Boston: A US follower of al Qaeda was arrested on Wednesday on charges of planning to fly explosive-packed, remote controlled airplanes into the Pentagon and the US Capitol, authorities said.
Rezwan Ferdaus, 26, was arrested and charged with the aerial bombing plot to attack Washington and attempts to deliver bomb-making materials for use against US troops in Iraq, US Attorney Carmen Ortiz said in Boston.
"The conduct alleged today shows that Mr Ferdaus had long planned to commit violent acts against our country, including attacks on the Pentagon and our nation`s Capitol," Ortiz said.
During the alleged plot, undercover FBI agents posed as al Qaeda-linked accomplices who supplied Ferdaus with one remote-controlled plane, C4 explosives, and small arms that he allegedly envisioned using in a simultaneous ground assault in Washington.
The plan, according to the criminal complaint, was to strike the Pentagon and the Capitol`s famous white dome and "decapitate the entire empire. (It will be the) final nail in the coffin”.
However, "the public was never in danger from the explosive devices, which were controlled by undercover FBI employees," the FBI said.
Ferdaus was arrested in Framingham, near Boston, immediately after putting the newly delivered weapons into a storage container, the FBI said.
Authorities described Ferdaus as a physics graduate from Northeastern University who was an enthusiastic fan of al Qaeda and had been committed to "violent jihad" since early last year.
He also apparently possessed a knack for technical work.
Ferdaus is accused of modifying mobile phones for use as electrical switches in bombs to be used against US troops in Iraq.
"That was exactly what I wanted," he is alleged to have said when told -- falsely -- that one of his phones had been part of a bomb that killed three soldiers.
Aided by the FBI undercover team, Ferdaus was also developing far more grandiose plans, according to the authorities.
"Ferdaus stated that he planned to attack the Pentagon using aircraft similar to `small drone airplanes` filled with explosives and guided by GPS equipment. According to the affidavit, in April 2011, Ferdaus expanded his plan to include an attack on the US Capitol," the FBI said.

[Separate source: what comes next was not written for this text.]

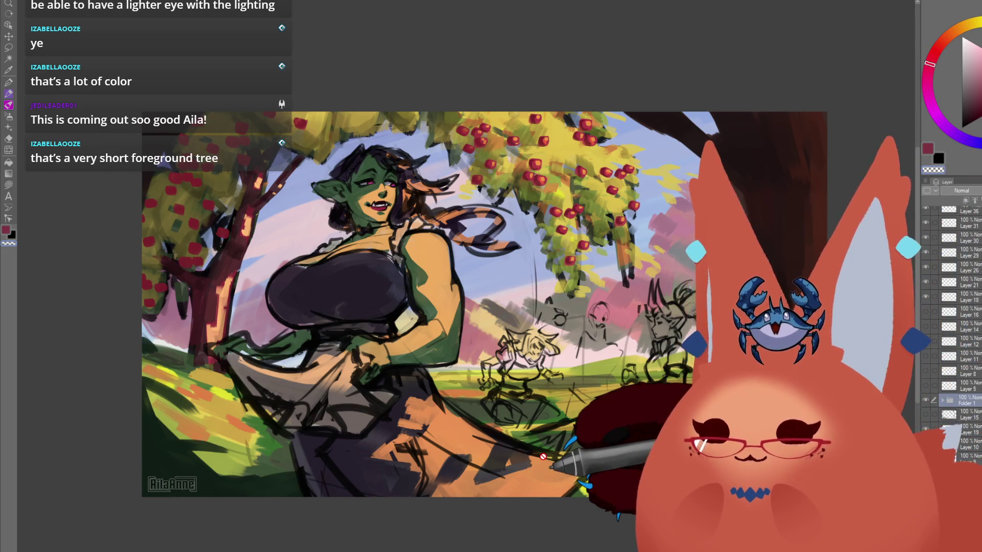
Brush deep green shadow into the lower-right foreground beside the right-hand tree
{"action": "left_click_drag", "start_coordinate": [563, 527], "coordinate": [554, 482]}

The planes were large enough to carry "a variety of payloads (including a lethal payload of explosives), can use a wide range of take-off and landing environments, and fly different flight patterns than commercial airlines, thus reducing detection," according to the criminal complaint filed in court.
In May and June 2011, Ferdaus delivered thumb drives to the undercover team with step-by-step plans for his alleged plot.
This included using three remote-controlled planes and six people who would be armed with Kalashnikovs and grenades.
The plan, according to the FBI, was to use the "aerial assault" to "eliminate key locations”.
The Capitol`s dome would be blown "to smithereens”, Ferdaus was quoted in the complaint as saying.
At that point the attackers would herd survivors into a tight corner and "open up on them" and "keep firing”.
"It ought to result in the downfall of this entire disgusting place," Ferdaus is alleged to have said.
Republican lawmaker Peter King, chairman of the House Committee on Homeland Security, said the arrest was a reminder that 10 years after the 9/11 attacks, al Qaeda and its sympathisers "remain committed to attacking the US homeland”.
The New York congressman said it "also underscores the need to continue efforts to combat domestic radicalization and the evolving threat of `lone wolf` extremists."
Ferdaus made a first court appearance before a federal judge in Worcester, Massachusetts, on Wednesday and was scheduled for a detention hearing on Monday.
If convicted, Ferdaus faces up to 15 years in prison for supporting a foreign terrorist organisation, up to 20 years for attempting to destroy national defence sites, and the same again for attempting to use explosives against buildings owned by the United States.
Little personal information was given out about the accused man, other than that he is unmarried and has no children.
He had at least one previous brush with the law. In 2003, The Boston Globe reported that he and two other Ashland High School seniors were accused in a vandalism spree at the school.